Короткое задание 1 »
Ответьте по тексту о Леонардсе Лагановскисе:
(а) В каком городе и в каком году родился Леонардс?
(б) В какие годы он жил и работал в Германии?
(в) Как называется его выставка, открывшаяся в начале апреля в галерее Māksla XO?
Короткое задание 2 »
Допишите текст о Леонардсе Лагановскисе, начав сразу после его последней фразы.

Леонардс Лагановскис любит загадывать визуальные загадки. Его работы – это перекрещение многих ассоциативных полей: литературы, кино, истории, политики. Он не пугается влияния текстов и литературности и наоборот нередко включает разного рода сочетания слов и записанных смыслов в свои работы. «Что было вначале? Слово. И этот принцип всё ещё в силе», – считает он. Неслучайно в начале 2022 года Леонардс стал сокуратором знаковой выставки «ES_TEXT» в Национальном художественном музее, обобщившей ключевые работы с текстом в латвийском искусстве ХХ и ХХI веков.
Сам Леонардс родился в Риге в 1955 году, учился в Латвийской Академии художеств, дружил с Хардийсом Лединьшем и участвовал в реализации разных их совместных идей, в том числе создавал визуальную компоненту для его дискотек. Довольно долго в эпоху масштабных социальных перемен он жил и работал в Германии (1988–1994), где не только развивался как художник, но и занимался дизайном и оформлением крупных художественных проектов, и руководил целыми группами сотрудников («никаких проблем не было с западными немцами, а вот восточные никак не могли смириться с тем, что ими командует какой-то выходец из бывшего Союза»). Его работы есть в самых разных художественных коллекциях, в том числе в музее Jane Voorhees Zimmerli (США), в Neue Berliner Kunstverein и Kunsthalle Bremen (Германия) и в Художественном музее Эстонии.
Леонардс – человек, который, безусловно, верен себе, своему стилю и своему взгляду на жизнь. Я встречаю и вижу его довольно часто, потому что мы живём в одном доме. Но в гостях не был у него давно, и вот отличным поводом для этого стала его выставка «Многоточие», открывшаяся в начале апреля в галерее Māksla XO. Это местами очень забавная, а в целом интригующая и приглашающая к размышлениям экспозиция, о которой хотелось с Леонардсом поговорить. Но не только о ней. И вот мы сидим в гостиной Леонардса, где две софы стоят друг напротив друга, а посередине квадратный низкий стол. Чувствуется, что здесь частенько собираются компании и ведутся разговоры.

Мы с тобой соседи. На улице Гертрудес, где мы живём, уже есть две галереи. Рад тебе сообщить, что совсем рядом, в паре кварталов, на Лачплеша, в доме Александра Чака откроется в ближайшем будущем ещё одна. На первом этаже, за винным магазином и часовой мастерской…
Да, примерно представляю, где это. Кажется, я проходил мимо как-то раз и видел, как люди в этом пространстве занимались живописью. Это такая психологическая терапия. Живопись  успокаивает, люди концентрируются, отключаются от лишних навязчивых мыслей. Вот, скажем, Черчилль так занимался живописью. Приезжал со своих заседаний, брал краски и писал. И это довольно продолжительное занятие, некий опыт. Причём когда человек стоит у холста, он не знает, с чего начать, как, что… И когда он решается и начинает рисовать, он освобождается. Внезапно он чувствует, что здесь можно так, а тут – вот так. Он входит в азарт. Это, во-первых, физическая работа, а во-вторых, тут нужно мозги как-то освободить, расправить, чтобы можно было чувствовать себя свободно… как птица в полёте.

Исходные данные »
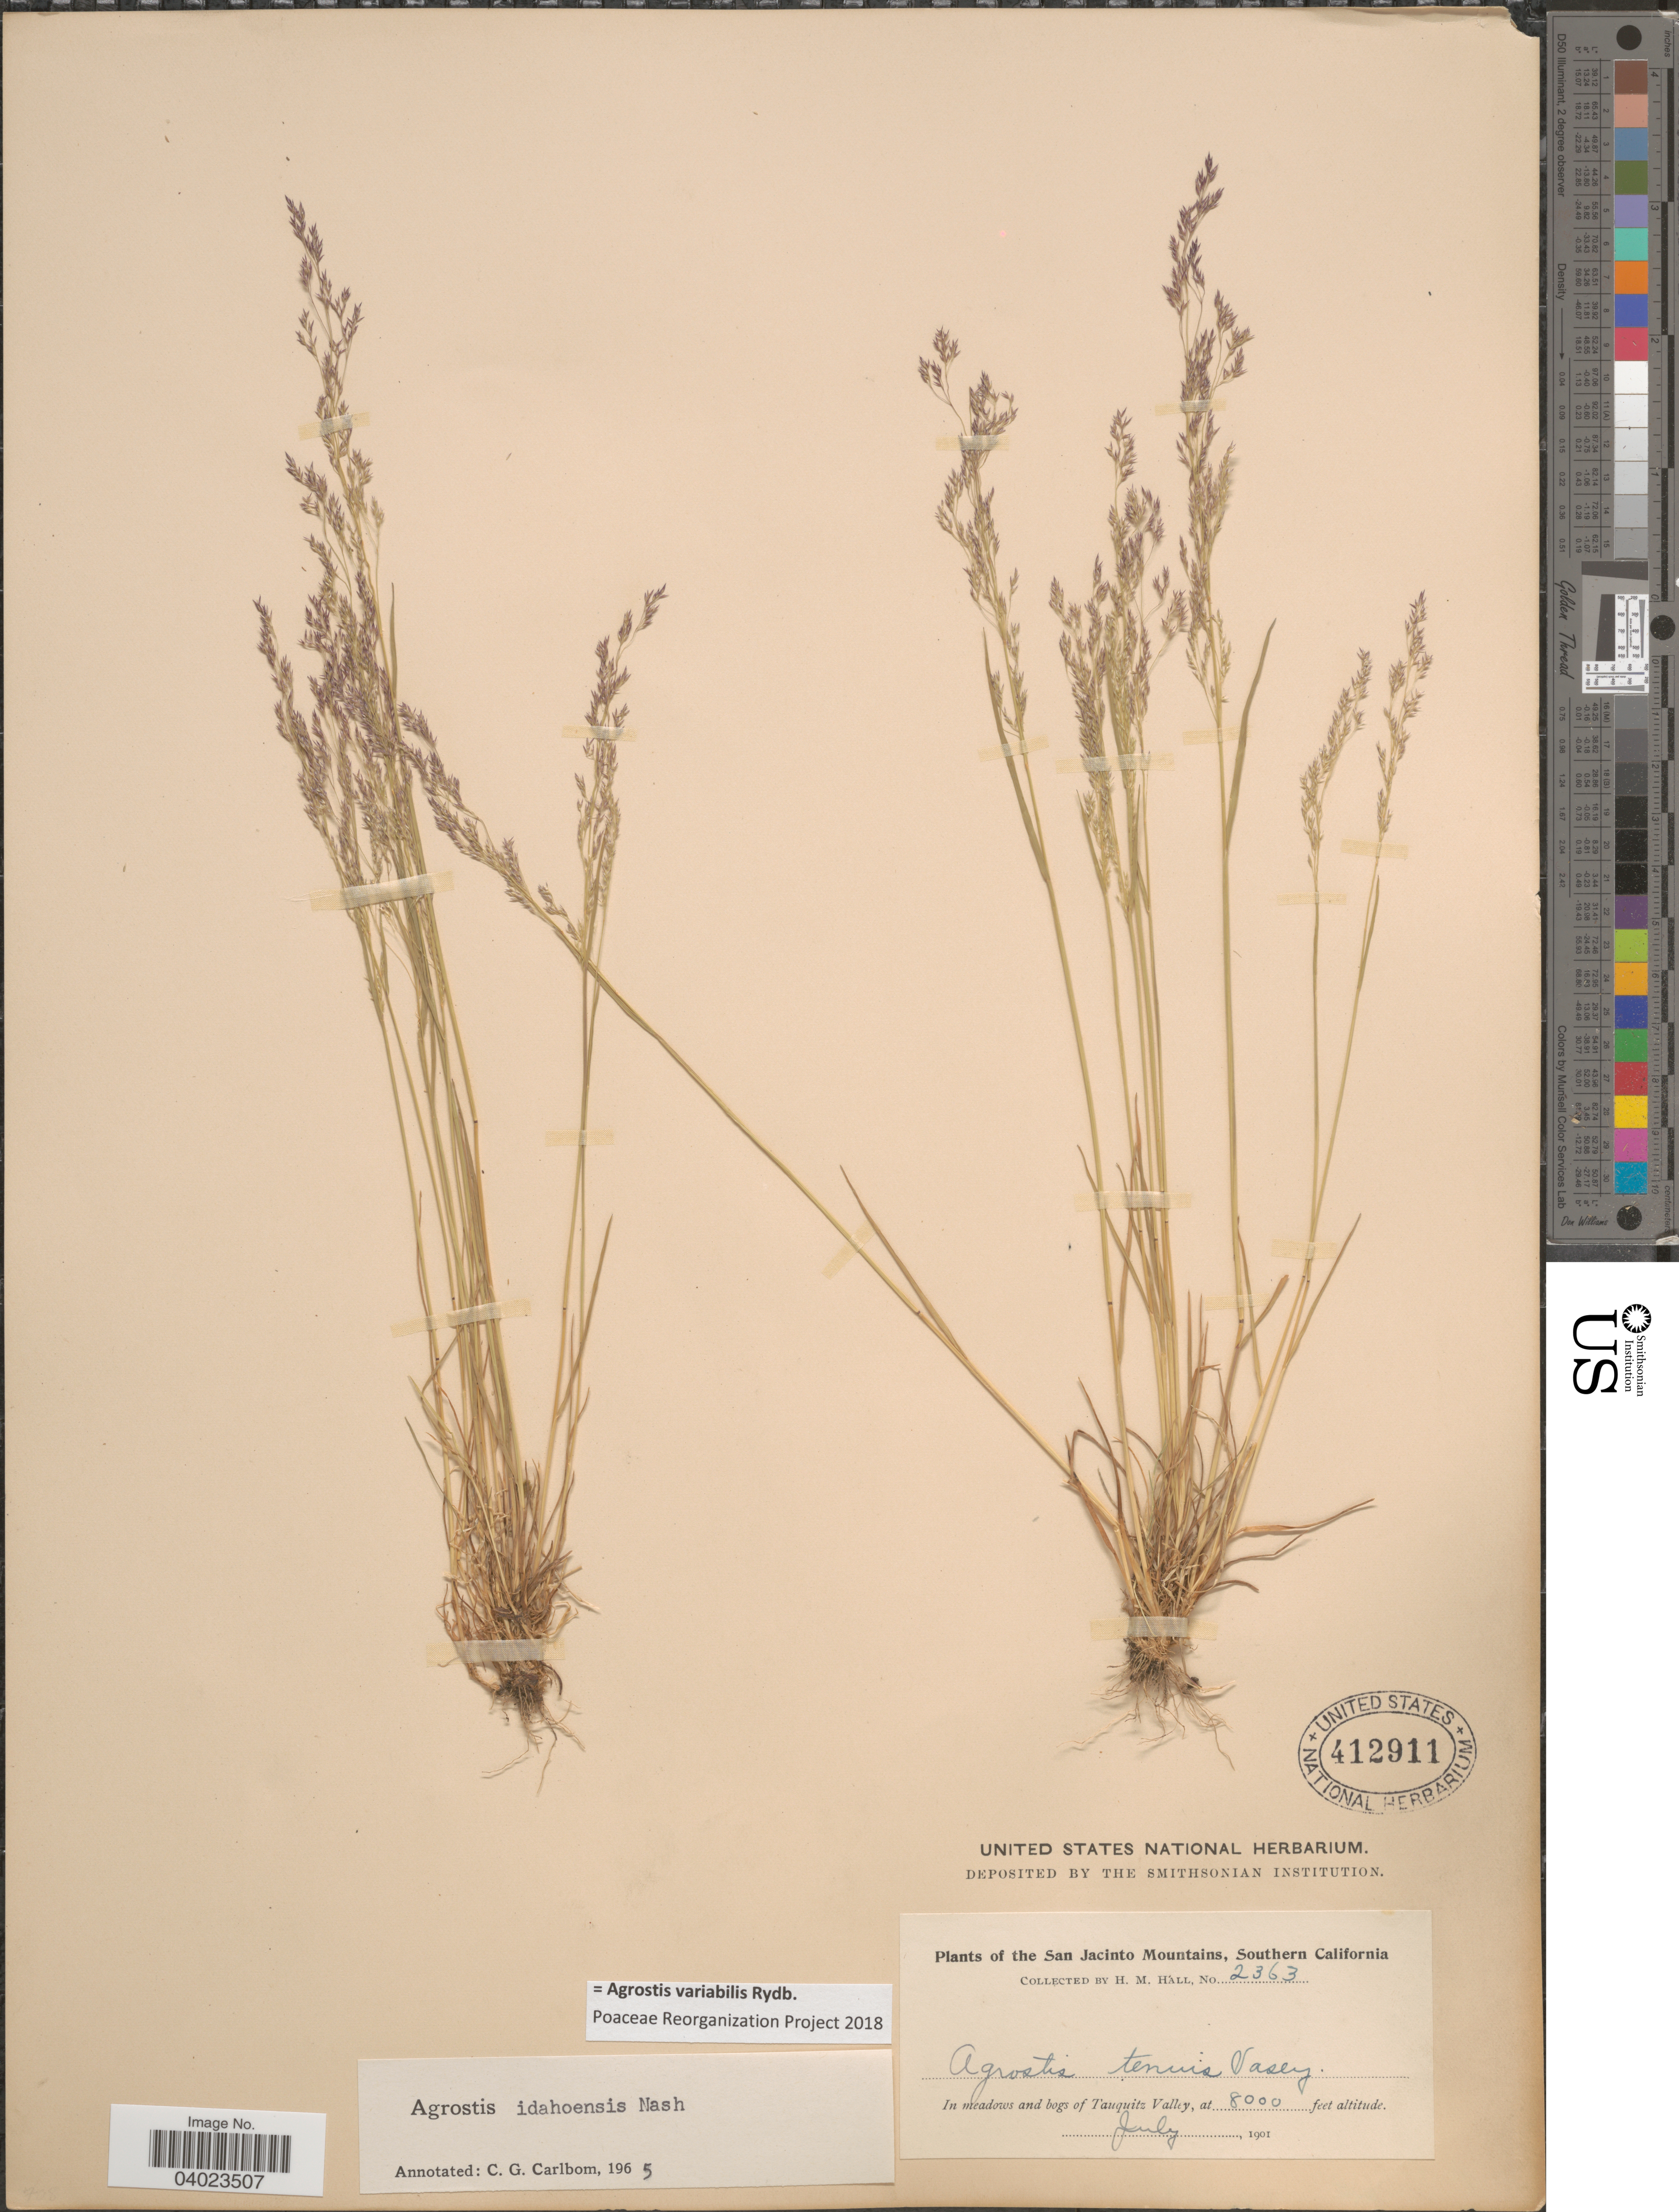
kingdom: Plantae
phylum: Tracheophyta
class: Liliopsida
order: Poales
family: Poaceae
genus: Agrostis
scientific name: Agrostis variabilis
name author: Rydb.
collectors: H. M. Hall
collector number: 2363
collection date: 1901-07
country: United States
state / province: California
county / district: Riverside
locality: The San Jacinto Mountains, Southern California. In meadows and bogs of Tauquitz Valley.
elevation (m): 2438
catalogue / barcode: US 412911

Ответ 1 »
(а) В Риге, в 1955 году.
(б) С 1988 по 1994 год.
(в) «Многоточие».

Ответ 2 »
А с тобой самим так тоже происходит?
Да, приблизительно так же. Вчера уже засыпаю, вдруг – две идеи… Потом третья идея. Встаю, записываю и потом ложусь спать и сразу отключаюсь. Освободился! 

Ты придумываешь идеи и потом спустя время их реализуешь?
Да, но есть такие идеи, которые могут лежать и десять лет. Они появляются в самые разные моменты – когда я смотрю кино или иду по улице, когда читаю какие-то умные книжки. Вдруг я что-то вижу, отмечаю для себя, что это может пригодиться. Потом бывает так, что я это сделаю, но остаюсь недоволен, и потом это лежит где-то, и вот я через 10 лет вынимаю набросок – а там всё свежо.

То есть ты всегда идёшь от какой-то идеи, от своего рода озарения?
Да, я нахожу какие-то такие ключики, а потом я эту штуку развиваю. Как-то так.

А ты внутренне соглашаешься, когда тебя относят к концептуализму и чуть ли не называют первым латвийским концептуалистом?
Мне всё равно, как меня называют. Но действительно получается, что всё это довольно концептуально. И мои источники вдохновения – это и литература, и наука. Мне нравятся читать всякие такие научные вещи. Если меня спросят – верующий ли я, то я скажу – да, я верующий, я верю в просвещение, в науку, в искусство. Поэтому для меня это основа. И на этой почве появляются разные идеи. Нужно их просто записать и потом реализовать. Вот и всё. Но, конечно, тут появляется вопрос – в каких материалах? Каждая идея просит своего, чтобы выйти в свет. Часто я рисую сначала акварель, чтобы понять, как это действует, а потом уже реализую в других материалах.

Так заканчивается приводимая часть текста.